Several studies have sought to determine whether PSS could be used to identify cases of acute ischemia or predict cardiac viability. Using contrast ventriculography, Hosokawa et al. [9] confirmed that PSS is indicative of viable myocardium and predictive of the recovery of systolic LV function after reperfusion. In 2011, Eek [7] used 2D STE to demonstrate that PSS is associated with improved myocardial function after revascularization in patients with acute MI. However, other studies provided contrary findings [2729]. Terkelsen [28] reported that PSS occurred more frequently in infarcted segments but was not associated with functional improvement. Lim et al. [27] reported that PSS may be associated with the transmural extent of necrosis in magnetic resonance imaging but did not identify it as a specific marker of viability in cases of chronic ischemia. In the current study, initial PSS was inversely proportional to wall motion scores. In segments with normal wall motion (WMS = 1), the initial PSS was more strongly negative in culprit than in non-culprit segments. In segments where WMS = 2, initial PSS was more strongly negative in non-improving segments than in improving ones. Our findings support that PSS is associated with acute ischemia and the severity of myocardial dysfunction. To the best of our knowledge, few studies have addressed the prognostic potential of PSS in patients with post-myocardial infarction after PCI. Brainin [30] was the first to report that PSS is a strong predictor of heart failure in STEMI populations after primary PCI; however, it was not identified as a predictor of death or MI. In the current study, initial PSS was predictive of improvements in segmental myocardial function (AUC = 0.7) and PSS at 3 months was associated with symptom-driven IRA revascularization and MACE. PSS is more than just ischemia memory; it has clinical implications in estimating the risk of restenosis and setting new targets for re-intervention.

Limitations

This study was subject to a number of limitations, which should be considered in the interpretation of our results. Our study cohort was relatively small, and only a few of the patients presented adverse events. The enrolment of female patients was low (10.6% female) and the adverse events rate was higher in female than in male (50% vs 20.2%). The disproportionate number of female patients might affect the results. Patients requiring mechanical ventilation or intra-aortic balloon pumping were excluded, due to the fact that we required images with vivid endocardial edges throughout the entire cardiac cycle for 2D speckle tracking analysis. In addition, our study cohort was not limited to those with STEMI, and some patients with Killip class IV were also included. Nonetheless, our results demonstrate the feasibility of using 2D STE in real-world settings dealing with patients with acute coronary syndrome. In the current study, we performed echocardiography after PCI (average of 3.2 ± 1.6 days after admission), unlike previous studies in which echocardiography was performed on the first day of admission or immediately after PCI. Recovery of myocardial contractility following ischemia or infarction after PCI can occur early [31]. Only 43.6% the patients at discharge took ACE- inhibitor or ARB and 53.2% patients took Beta-blocker due to EF in most of the patients in this study exceeded 45%. There was no record of medication of the follow-up.
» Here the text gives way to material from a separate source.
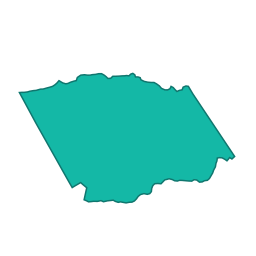 the district of Candeal, Bahia, Brazil, rotated 240°
{"feature_id": "56859067B49884846249596", "entity_name": "Candeal", "entity_type": "district", "adm_level": 2, "iso_a3": "BRA", "parent_name": "Brazil", "parent_adm1": "Bahia", "projection": "albers", "projection_center": [-39.193, -11.879], "detail": "fine", "context": "isolated", "style": "filled", "palette": "teal", "viewbox_px": 256, "rotation_deg": 240, "n_neighbors": 0, "source": "geoboundaries", "source_scale": "gbopen_adm2", "svg_char_len": 1806}
<svg xmlns="http://www.w3.org/2000/svg" viewBox="0 0 256 256"><g transform="rotate(240 128 128)"><path d="M213.0,51.7L178.4,50.7L152.7,50.4L134.8,50.2L120.3,50.0L110.7,49.9L106.7,49.9L104.3,49.9L104.4,53.0L104.4,59.7L101.5,60.7L96.9,62.4L87.8,54.1L85.7,55.7L83.8,56.9L82.7,59.2L81.8,61.4L79.7,64.9L78.6,68.3L76.4,69.9L75.2,73.8L73.8,76.9L72.9,79.1L70.8,80.3L68.5,82.4L67.8,84.6L66.2,86.4L64.1,88.9L63.0,92.1L61.8,94.4L61.6,97.1L62.4,99.9L63.7,102.6L64.1,105.6L63.2,109.0L60.9,111.6L60.3,114.0L61.2,116.4L63.9,118.4L65.7,120.7L66.4,123.2L65.1,126.0L63.2,128.7L64.0,131.6L64.7,133.9L64.1,135.9L63.5,138.2L61.2,140.6L59.0,142.0L57.4,144.2L56.9,146.5L55.6,148.6L53.7,151.3L51.8,154.0L50.1,156.7L50.2,159.3L48.6,161.5L45.4,162.8L44.2,165.3L44.1,167.9L43.0,170.6L43.5,173.2L44.7,175.3L46.7,178.8L48.7,181.1L50.7,184.3L53.4,186.5L55.0,188.5L57.3,190.3L56.7,192.2L55.1,194.6L52.3,196.3L50.1,197.3L50.8,199.3L51.6,201.2L49.2,202.5L50.0,206.1L125.0,201.2L133.9,201.1L135.4,199.2L135.8,196.2L134.0,193.9L134.9,191.3L135.2,188.6L137.8,187.9L140.4,187.4L142.5,186.1L141.0,184.0L141.2,181.3L142.6,179.0L145.6,176.8L148.8,176.2L151.9,174.8L154.4,173.3L156.0,170.6L157.9,167.9L160.3,165.3L163.3,163.3L165.5,163.7L167.2,162.2L168.5,160.0L170.7,160.5L172.9,159.5L173.3,157.3L172.7,154.9L174.2,152.9L174.9,151.1L175.9,149.3L177.4,146.2L179.0,143.1L180.4,140.7L179.7,137.8L181.0,135.3L183.1,134.8L185.5,133.9L188.2,132.3L189.7,129.7L190.7,126.6L192.0,123.9L192.7,121.7L193.9,119.5L195.9,116.9L197.4,113.5L197.1,109.4L194.9,106.9L195.6,104.7L196.4,101.1L196.6,98.4L197.4,96.2L199.7,94.0L203.5,91.9L202.4,88.7L201.9,86.0L201.8,83.4L202.4,80.8L203.4,77.1L204.2,73.8L205.4,71.7L205.9,69.7L206.5,67.3L207.7,64.7L208.9,61.4L209.5,58.9L210.8,55.9L212.1,53.6L213.0,51.7Z" fill="#14b8a6" stroke="#0f766e" stroke-width="1.5"/></g></svg>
Comparison of strain and strain rates between segments with and without functional recovery was not performed in segments where WMS = 3, due to the fact only one segment showed improvement. Finally, repeated coronary angiographies in the follow-up were not done for all patients, therefore, our results could not be used to determine the diagnostic accuracy of IRA restenosis

Conclusions

Post-systolic shortening at 3 months is an independent predictor for symptom-driven IRA revascularization and MACE. Regional wall motion recovery also could be predicted by initial strain, strain rate and PSS. Serial assessment of two-dimensional STE should be investigated in post-myocardial infarction patients in the future.